I’m involved in a women’s Bible study this fall studying the first eleven chapters of Genesis. We are carefully reading the creation section right now. We closely look at a passage of Scripture. This week, we read about the description of the Garden of Eden and what Adam’s role in the garden was: “work and keep it”. Then comes the hard part of the study. The application question. I like looking things up and having an answer to the questions, but the application questions aren’t always so easy! Here’s the application question for today: “Think of a role and restriction God has placed upon you. Note what makes them hard, but ultimately good.”
I thought for a bit and noted one. My role as a mother of grown children. What’s good/difficult about this role?
I don’t know about you, but I loved being a mommy. I couldn’t wait to have my first baby and didn’t care that I hadn’t finished college, we didn’t own a home–even a very good car to have a baby in–a tiny sports car with no backseat! When we brought that precious boy home, I loved caring for him and having him nearby. I loved being a mommy, though it was difficult at times. He was cranky, didn’t always sleep at night, he got into things….etc. But he rewarded me with hugs, and smiles, and innocent comments about our surroundings. I had joy! Of course, Todd grew up, left home–as should be–and I was left being a mommy with no one to care for–yes I had our daughter Erika for a few years more, but you get the idea. They are on their own and don’t need me anymore.
Of course I’m still their mother, but my role is completely different. They aren’t under my roof–and haven’t been for a long time. I can’t control what they eat, who they see, protect them from hurts of life. I no longer can make sure they do certain things: are you reading your Bible? Are you going to church? Are you doing what’s right? They’re on their own. That’s the “difficult” part of being a parent of a grown child.
What’s the “good” of that? It wouldn’t be normal of course for them to still live at home. They would have limitations that would cause them to still live at home–either physically or mentally. There’s good in seeing how both of them are good parents, good citizens who contribute to society. They’re responsible and I’m proud to be their mom. It’s right for them to be–at this stage of their life–on their own. But that brings it back to my original question: “what’s my role now?” I don’t have to prepare meals for them anymore. Launder their clothes, oversee their studies, make sure their room is clean, etc. No. My role is to be there for them when they do need me. To be available to talk to them when they need to. Most important as my mom role? To pray for them.
For those of you who have children still at home, whether they’re still babes, toddling along, or now in school–at home or away, enjoy those moments that so swiftly pass by.

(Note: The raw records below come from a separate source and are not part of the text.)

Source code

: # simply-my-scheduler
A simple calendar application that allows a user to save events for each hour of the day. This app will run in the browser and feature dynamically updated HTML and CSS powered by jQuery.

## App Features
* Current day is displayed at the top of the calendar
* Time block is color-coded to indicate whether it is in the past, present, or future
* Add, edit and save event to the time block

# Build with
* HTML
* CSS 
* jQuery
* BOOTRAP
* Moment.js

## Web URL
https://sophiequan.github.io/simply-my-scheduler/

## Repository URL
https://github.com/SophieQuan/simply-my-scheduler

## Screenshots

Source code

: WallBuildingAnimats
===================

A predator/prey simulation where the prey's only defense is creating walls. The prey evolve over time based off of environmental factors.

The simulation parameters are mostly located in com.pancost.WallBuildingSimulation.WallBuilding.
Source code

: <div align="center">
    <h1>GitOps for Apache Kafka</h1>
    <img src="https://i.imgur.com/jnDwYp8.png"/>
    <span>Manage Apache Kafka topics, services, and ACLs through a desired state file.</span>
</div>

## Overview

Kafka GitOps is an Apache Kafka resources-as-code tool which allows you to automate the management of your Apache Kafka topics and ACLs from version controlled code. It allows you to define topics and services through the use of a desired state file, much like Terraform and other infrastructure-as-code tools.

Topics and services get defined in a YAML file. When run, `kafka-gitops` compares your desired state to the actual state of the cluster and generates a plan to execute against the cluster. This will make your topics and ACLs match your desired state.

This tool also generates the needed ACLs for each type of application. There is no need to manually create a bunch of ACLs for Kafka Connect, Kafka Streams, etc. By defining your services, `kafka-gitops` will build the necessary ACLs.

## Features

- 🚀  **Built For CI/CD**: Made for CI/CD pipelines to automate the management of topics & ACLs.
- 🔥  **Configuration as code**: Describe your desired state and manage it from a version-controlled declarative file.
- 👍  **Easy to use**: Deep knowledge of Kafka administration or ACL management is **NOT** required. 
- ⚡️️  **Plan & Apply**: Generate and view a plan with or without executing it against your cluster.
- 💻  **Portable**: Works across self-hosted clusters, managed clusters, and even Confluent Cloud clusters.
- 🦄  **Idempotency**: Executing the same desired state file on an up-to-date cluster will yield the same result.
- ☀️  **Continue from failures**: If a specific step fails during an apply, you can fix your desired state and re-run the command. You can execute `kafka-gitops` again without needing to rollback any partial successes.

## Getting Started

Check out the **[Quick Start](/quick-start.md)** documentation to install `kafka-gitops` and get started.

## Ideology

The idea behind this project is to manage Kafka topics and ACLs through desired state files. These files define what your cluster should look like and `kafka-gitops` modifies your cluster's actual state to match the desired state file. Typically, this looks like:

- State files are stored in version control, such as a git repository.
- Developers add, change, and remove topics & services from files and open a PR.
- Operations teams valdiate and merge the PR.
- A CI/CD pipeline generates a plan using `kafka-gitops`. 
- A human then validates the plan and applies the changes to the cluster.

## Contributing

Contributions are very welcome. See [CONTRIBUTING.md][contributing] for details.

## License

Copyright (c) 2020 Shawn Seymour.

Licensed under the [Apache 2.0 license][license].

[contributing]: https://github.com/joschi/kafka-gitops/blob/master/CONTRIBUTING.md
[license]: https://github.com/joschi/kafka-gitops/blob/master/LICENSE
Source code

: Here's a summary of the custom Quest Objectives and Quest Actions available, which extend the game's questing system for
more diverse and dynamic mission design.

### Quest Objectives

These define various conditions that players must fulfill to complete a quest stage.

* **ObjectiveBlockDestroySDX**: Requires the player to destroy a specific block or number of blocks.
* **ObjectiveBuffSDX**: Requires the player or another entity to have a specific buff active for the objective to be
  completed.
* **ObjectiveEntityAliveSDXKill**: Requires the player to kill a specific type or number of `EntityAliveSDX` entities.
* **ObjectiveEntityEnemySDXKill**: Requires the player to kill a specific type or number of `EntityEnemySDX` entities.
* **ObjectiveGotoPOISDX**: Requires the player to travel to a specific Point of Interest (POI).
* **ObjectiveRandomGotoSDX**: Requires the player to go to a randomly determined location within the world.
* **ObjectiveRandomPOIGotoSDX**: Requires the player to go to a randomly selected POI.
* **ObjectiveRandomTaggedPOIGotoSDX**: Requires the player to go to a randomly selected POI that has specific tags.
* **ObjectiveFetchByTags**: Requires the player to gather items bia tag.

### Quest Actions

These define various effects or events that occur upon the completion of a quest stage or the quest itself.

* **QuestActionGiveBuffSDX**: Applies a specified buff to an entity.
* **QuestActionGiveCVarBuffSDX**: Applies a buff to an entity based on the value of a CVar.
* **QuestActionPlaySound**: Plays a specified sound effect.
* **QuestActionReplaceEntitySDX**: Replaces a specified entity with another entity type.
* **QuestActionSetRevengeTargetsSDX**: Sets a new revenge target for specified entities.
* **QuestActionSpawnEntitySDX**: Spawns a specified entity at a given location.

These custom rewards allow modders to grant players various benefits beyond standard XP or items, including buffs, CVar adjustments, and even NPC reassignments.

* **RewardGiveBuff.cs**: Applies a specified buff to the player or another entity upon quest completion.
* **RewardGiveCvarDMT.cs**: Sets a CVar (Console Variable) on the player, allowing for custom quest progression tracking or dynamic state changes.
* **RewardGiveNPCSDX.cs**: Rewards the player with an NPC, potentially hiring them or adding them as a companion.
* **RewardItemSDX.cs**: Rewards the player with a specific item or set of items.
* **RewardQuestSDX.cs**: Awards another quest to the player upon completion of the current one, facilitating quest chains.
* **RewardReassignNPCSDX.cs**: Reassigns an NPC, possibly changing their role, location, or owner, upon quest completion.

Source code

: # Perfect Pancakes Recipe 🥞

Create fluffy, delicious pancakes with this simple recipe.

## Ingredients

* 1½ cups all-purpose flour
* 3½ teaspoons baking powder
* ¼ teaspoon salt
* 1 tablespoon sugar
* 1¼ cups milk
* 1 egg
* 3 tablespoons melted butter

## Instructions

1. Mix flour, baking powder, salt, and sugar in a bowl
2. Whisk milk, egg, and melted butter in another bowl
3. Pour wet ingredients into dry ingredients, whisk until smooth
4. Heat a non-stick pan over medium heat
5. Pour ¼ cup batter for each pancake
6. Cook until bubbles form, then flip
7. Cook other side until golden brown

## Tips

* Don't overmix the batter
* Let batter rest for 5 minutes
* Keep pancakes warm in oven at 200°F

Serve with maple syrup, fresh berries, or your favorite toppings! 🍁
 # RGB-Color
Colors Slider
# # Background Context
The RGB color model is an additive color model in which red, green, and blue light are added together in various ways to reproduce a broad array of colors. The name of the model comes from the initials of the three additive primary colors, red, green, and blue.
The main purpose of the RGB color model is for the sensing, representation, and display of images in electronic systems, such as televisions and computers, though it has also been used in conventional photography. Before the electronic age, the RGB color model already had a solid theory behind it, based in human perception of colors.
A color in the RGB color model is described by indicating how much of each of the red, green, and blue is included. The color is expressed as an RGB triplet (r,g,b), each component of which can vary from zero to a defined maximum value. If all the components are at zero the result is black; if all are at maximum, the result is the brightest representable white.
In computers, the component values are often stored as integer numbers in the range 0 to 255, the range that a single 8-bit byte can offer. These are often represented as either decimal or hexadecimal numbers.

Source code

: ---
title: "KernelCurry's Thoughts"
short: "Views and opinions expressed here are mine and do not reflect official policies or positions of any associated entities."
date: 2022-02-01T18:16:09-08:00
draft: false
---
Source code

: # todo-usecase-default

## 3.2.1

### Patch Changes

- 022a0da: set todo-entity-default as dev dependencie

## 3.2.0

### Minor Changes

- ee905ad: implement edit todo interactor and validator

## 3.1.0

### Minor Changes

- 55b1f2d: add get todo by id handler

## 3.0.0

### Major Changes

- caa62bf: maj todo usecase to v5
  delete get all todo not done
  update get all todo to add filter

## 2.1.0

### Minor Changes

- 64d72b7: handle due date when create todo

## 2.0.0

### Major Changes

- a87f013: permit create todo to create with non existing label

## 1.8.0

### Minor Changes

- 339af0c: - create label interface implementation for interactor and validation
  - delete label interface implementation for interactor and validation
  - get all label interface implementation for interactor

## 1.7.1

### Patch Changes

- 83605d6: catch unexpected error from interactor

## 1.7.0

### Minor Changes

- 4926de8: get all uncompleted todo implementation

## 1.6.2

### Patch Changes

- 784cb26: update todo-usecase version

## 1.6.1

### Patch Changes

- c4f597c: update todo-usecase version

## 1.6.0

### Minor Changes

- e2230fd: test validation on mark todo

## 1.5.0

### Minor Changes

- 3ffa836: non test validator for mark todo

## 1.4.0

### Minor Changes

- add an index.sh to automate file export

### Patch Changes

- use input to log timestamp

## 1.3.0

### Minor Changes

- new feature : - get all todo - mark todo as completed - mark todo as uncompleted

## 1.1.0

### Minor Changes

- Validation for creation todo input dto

Take it from me. It goes very, very quickly.
I don’t know about being the best mom. But to my kids, that’s probably true since I’m the only mom they’ve ever had. So if you’re a mom–of a grownup man or woman–or a boy or girl who still lives at home, enjoy your role. Both are important, and both have their challenges. And you are the world’s greatest mom–cause you’re their mom!
I can’t go without sharing some photos of my kiddos. I’m still a proud mama!
What’s your role? What’s difficult or good about it? And if you have/had a “world’s best mom,” give her a call and thank her. I wish I could call my mom, but I’ll see her later in heaven.